The annual “Pink Out Contest” involves a committee of clinic employees that judge the departments on creativity, originality, awareness and effort. The department that displays the most of each will be named the winner.
“Breast Cancer Awareness Month is a chance for people to make a difference in the lives of women and men and promote the early detection of this disease. Actively raising awareness can ultimately save a life. We hope this fun and friendly competition to paint the clinic pink will serve as a flashy reminder for our patients to get their mammograms,” said Janet Crawford, manager for Surgery and member of Hattiesburg Clinic’s Breast Cancer Awareness Committee.
The clinic is also continuing its annual “Pink the Tree” tradition, which will kick off Oct. 1.

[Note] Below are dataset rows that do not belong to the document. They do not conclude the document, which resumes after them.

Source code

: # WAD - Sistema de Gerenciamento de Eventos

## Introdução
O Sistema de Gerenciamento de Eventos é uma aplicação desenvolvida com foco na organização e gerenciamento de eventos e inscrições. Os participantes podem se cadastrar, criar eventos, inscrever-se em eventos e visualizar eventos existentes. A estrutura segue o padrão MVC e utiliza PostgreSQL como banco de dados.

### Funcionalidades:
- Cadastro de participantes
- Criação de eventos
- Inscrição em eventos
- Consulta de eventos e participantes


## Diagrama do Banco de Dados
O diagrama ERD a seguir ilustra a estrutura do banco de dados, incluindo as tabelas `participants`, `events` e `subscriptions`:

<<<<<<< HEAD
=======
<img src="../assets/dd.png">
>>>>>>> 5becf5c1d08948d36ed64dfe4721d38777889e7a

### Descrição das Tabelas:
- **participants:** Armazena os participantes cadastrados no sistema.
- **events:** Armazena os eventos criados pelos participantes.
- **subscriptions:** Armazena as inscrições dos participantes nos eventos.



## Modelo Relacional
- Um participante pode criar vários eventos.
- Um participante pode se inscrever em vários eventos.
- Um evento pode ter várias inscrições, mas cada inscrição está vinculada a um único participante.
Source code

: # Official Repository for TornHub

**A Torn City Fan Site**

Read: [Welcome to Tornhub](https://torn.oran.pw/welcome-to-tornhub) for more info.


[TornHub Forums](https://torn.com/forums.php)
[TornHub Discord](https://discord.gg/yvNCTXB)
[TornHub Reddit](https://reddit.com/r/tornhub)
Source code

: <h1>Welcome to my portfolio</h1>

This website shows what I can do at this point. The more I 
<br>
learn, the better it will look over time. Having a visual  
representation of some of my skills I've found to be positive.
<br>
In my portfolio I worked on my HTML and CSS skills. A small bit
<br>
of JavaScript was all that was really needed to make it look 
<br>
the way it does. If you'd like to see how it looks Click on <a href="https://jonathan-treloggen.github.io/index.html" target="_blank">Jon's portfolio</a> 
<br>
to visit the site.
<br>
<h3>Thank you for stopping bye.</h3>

A memory tree will be located on the second floor of the main clinic in Surgery, and an awareness tree will be in the lobby of 28th Place next door. Patients and employees are invited to join in by purchasing pink ornaments in honor or memory of a breast cancer patient to place on the memory tree in Surgery. These ornaments can be purchased from the receptionists in Surgery for $1.

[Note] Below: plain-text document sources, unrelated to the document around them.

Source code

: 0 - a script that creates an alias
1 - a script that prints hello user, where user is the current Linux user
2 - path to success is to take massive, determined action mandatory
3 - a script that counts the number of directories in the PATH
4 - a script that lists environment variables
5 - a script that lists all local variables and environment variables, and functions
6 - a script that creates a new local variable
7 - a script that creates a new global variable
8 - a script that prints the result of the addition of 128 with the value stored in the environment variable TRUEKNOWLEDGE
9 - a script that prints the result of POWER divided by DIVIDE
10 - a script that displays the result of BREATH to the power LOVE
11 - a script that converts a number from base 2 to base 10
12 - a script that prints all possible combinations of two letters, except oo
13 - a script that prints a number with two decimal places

In 2016, the American Cancer Society estimates that invasive breast cancer will be diagnosed in about 246,660 women and 2,600 men. It is the most frequently diagnosed cancer in women.

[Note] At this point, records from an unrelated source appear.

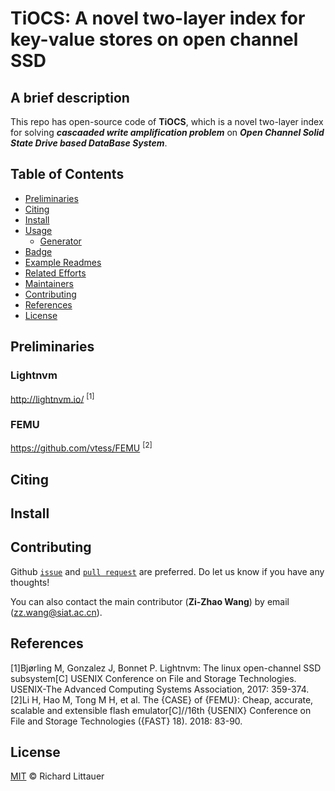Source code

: # TiOCS: A novel two-layer index for key-value stores on open channel SSD

## A brief description
This repo has open-source code of **TiOCS**, which is a novel two-layer index for solving **_cascaaded write amplification problem_** on **_Open Channel Solid State Drive based DataBase System_**.

## Table of Contents

- [Preliminaries](#preliminaries)
- [Citing](#citing)
- [Install](#install)
- [Usage](#usage)
	- [Generator](#generator)
- [Badge](#badge)
- [Example Readmes](#example-readmes)
- [Related Efforts](#related-efforts)
- [Maintainers](#maintainers)
- [Contributing](#contributing)
- [References](#references)
- [License](#license)

## Preliminaries
### Lightnvm
<http://lightnvm.io/> <sup>[1]</sup>
### FEMU
<https://github.com/vtess/FEMU> <sup>[2]</sup>
## Citing

## Install

## Contributing
Github [``issue``](https://github.com/ZizhaoWa/TiOCS/issues) and [``pull
request``](https://github.com/ZizhaoWa/TiOCS/pulls) are preferred. Do let
us know if you have any thoughts!  

You can also contact the main contributor (**Zi-Zhao Wang**) by email (zz.wang@siat.ac.cn).

## References
[1]Bjørling M, Gonzalez J, Bonnet P. Lightnvm: The linux open-channel SSD subsystem[C] USENIX Conference on File and Storage Technologies. USENIX-The Advanced Computing Systems Association, 2017: 359-374.   
[2]Li H, Hao M, Tong M H, et al. The {CASE} of {FEMU}: Cheap, accurate, scalable and extensible flash emulator[C]//16th {USENIX} Conference on File and Storage Technologies ({FAST} 18). 2018: 83-90.

## License
[MIT](LICENSE) © Richard Littauer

“General awareness and self-awareness are very important allies for early diagnosis and treatment of any cancer. We encourage members of the community and our patients to get their mammograms, especially if they’re over age 40,” said William A. Whitehead, MD, Hattiesburg Clinic surgeon and medical director of The Breast Center.
The American Cancer Society recommends that women over 40 have a mammogram once a year. Mammograms can detect abnormalities in the breast even before they can be felt through a clinical breast exam. This allows physicians to catch the disease at its earliest stages and reduce the risk of dying from breast cancer by 30 to 40 percent, according to the Society of Breast Imaging.